Governments continue to be significant players in these games of death and destruction, but their monopolies on the use of force – which have traditionally defined their natures – are evaporating. The United Nations, NATO, and other statist trade associations are, like cartels generally, collapsing into ineffectiveness in the face of competition from centrifugal sources.

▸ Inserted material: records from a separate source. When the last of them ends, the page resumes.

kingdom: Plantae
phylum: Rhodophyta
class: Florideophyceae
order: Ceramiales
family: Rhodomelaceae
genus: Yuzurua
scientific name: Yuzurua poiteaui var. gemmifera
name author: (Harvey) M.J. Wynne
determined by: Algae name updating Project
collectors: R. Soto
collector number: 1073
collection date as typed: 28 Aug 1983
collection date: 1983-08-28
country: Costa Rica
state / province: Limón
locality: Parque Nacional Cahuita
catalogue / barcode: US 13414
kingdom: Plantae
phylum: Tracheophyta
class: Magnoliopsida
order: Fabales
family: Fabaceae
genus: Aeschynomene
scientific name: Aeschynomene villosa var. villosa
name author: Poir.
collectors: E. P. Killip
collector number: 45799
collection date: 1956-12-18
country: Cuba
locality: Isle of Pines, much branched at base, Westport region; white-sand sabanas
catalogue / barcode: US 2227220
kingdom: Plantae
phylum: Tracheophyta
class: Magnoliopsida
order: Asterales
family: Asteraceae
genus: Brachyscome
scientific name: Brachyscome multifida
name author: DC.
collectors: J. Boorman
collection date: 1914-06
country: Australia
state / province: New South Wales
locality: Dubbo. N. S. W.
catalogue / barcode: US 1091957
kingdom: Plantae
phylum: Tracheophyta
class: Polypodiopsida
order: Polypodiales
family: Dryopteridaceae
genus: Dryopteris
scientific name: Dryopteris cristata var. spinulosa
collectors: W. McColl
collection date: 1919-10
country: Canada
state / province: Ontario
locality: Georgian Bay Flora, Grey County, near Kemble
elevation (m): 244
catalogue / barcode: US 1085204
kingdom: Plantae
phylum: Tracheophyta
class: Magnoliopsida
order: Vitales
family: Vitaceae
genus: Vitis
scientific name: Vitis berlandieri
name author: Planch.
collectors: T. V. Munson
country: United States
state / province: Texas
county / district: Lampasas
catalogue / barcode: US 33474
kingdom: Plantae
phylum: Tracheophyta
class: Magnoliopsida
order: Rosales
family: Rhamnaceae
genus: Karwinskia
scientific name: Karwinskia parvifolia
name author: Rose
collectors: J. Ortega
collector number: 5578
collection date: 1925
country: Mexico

The very divisive thinking upon which all political systems depend for their existence has come full circle to foster a generalized, unfocused anger in the world that erupts into violent acts of sheer desperation. It is this anger – the child of politics – that now turns upon the parent. Mary Shelley's Frankenstein monster has come alive, and the efforts of comic opera martinets – whether in the White House or Number 10 Downing Street – will be unable to subdue it. The rigid stance of George Bush reminds me of nothing so much as General Burgoyne marching his British redcoats – four-abreast, and in close-order drill – down a country road to be met by a dispersed and hidden colonial "rabble."

The war into which so many politicians and militarists seem intent on plunging the world is, of course, yet another expression of the raison d'tre of the state. But this will not be your eighteenth, nineteenth, or twentieth century style of war that pits one state against another, for the "enemy" has become anger itself. "Anger" has no jugular vein that can be made the target of warfare; no leaders to whom terms of surrender can be offered. Dropping bombs on Afghans and Iraqis because we have no visible perpetrators of the 9/11 wrongs we wish to avenge, is as irrational as the WTC attacks themselves! To believe otherwise is like trying to end urban street gang violence by bombing Los Angeles or Detroit!

The only way to end this war against anger is to end the thinking – and resulting systems and behavior – that generates the anger. Patriotic flag-waving and appeals to "support our troops" are as irrelevant to the crisis confronting all of humanity as an insistence upon rules of dining room etiquette and passenger class priorities on a rapidly sinking Lusitania!